--- Dataset extract Enclosed Below ---

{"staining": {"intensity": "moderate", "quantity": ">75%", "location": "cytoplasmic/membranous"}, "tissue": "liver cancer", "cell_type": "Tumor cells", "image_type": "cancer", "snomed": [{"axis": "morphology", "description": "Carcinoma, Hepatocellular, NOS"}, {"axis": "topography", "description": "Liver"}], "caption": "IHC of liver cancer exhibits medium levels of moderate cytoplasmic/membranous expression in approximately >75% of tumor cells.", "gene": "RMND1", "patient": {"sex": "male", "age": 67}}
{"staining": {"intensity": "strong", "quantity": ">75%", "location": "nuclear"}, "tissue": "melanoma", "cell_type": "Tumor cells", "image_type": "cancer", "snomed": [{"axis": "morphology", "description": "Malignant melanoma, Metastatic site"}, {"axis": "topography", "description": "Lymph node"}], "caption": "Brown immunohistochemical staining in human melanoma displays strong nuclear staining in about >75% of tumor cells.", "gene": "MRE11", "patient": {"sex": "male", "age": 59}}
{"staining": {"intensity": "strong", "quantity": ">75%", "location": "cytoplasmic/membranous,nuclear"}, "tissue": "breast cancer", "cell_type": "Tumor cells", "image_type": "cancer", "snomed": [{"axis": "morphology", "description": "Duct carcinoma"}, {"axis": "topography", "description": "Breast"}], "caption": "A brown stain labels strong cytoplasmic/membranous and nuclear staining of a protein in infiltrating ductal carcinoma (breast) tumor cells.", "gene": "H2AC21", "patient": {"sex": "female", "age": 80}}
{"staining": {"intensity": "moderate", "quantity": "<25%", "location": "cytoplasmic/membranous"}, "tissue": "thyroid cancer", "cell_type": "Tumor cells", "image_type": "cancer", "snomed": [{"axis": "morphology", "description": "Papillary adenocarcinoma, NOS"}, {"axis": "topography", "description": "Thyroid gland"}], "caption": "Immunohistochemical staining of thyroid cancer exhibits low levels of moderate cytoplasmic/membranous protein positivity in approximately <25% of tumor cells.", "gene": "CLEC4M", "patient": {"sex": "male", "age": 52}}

--- End of Enclosed Dataset extract ---

> [What to work on]: The whole listing above needs to be reproduced exactly.

> [Solution]:
{"staining": {"intensity": "moderate", "quantity": ">75%", "location": "cytoplasmic/membranous"}, "tissue": "liver cancer", "cell_type": "Tumor cells", "image_type": "cancer", "snomed": [{"axis": "morphology", "description": "Carcinoma, Hepatocellular, NOS"}, {"axis": "topography", "description": "Liver"}], "caption": "IHC of liver cancer exhibits medium levels of moderate cytoplasmic/membranous expression in approximately >75% of tumor cells.", "gene": "RMND1", "patient": {"sex": "male", "age": 67}}
{"staining": {"intensity": "strong", "quantity": ">75%", "location": "nuclear"}, "tissue": "melanoma", "cell_type": "Tumor cells", "image_type": "cancer", "snomed": [{"axis": "morphology", "description": "Malignant melanoma, Metastatic site"}, {"axis": "topography", "description": "Lymph node"}], "caption": "Brown immunohistochemical staining in human melanoma displays strong nuclear staining in about >75% of tumor cells.", "gene": "MRE11", "patient": {"sex": "male", "age": 59}}
{"staining": {"intensity": "strong", "quantity": ">75%", "location": "cytoplasmic/membranous,nuclear"}, "tissue": "breast cancer", "cell_type": "Tumor cells", "image_type": "cancer", "snomed": [{"axis": "morphology", "description": "Duct carcinoma"}, {"axis": "topography", "description": "Breast"}], "caption": "A brown stain labels strong cytoplasmic/membranous and nuclear staining of a protein in infiltrating ductal carcinoma (breast) tumor cells.", "gene": "H2AC21", "patient": {"sex": "female", "age": 80}}
{"staining": {"intensity": "moderate", "quantity": "<25%", "location": "cytoplasmic/membranous"}, "tissue": "thyroid cancer", "cell_type": "Tumor cells", "image_type": "cancer", "snomed": [{"axis": "morphology", "description": "Papillary adenocarcinoma, NOS"}, {"axis": "topography", "description": "Thyroid gland"}], "caption": "Immunohistochemical staining of thyroid cancer exhibits low levels of moderate cytoplasmic/membranous protein positivity in approximately <25% of tumor cells.", "gene": "CLEC4M", "patient": {"sex": "male", "age": 52}}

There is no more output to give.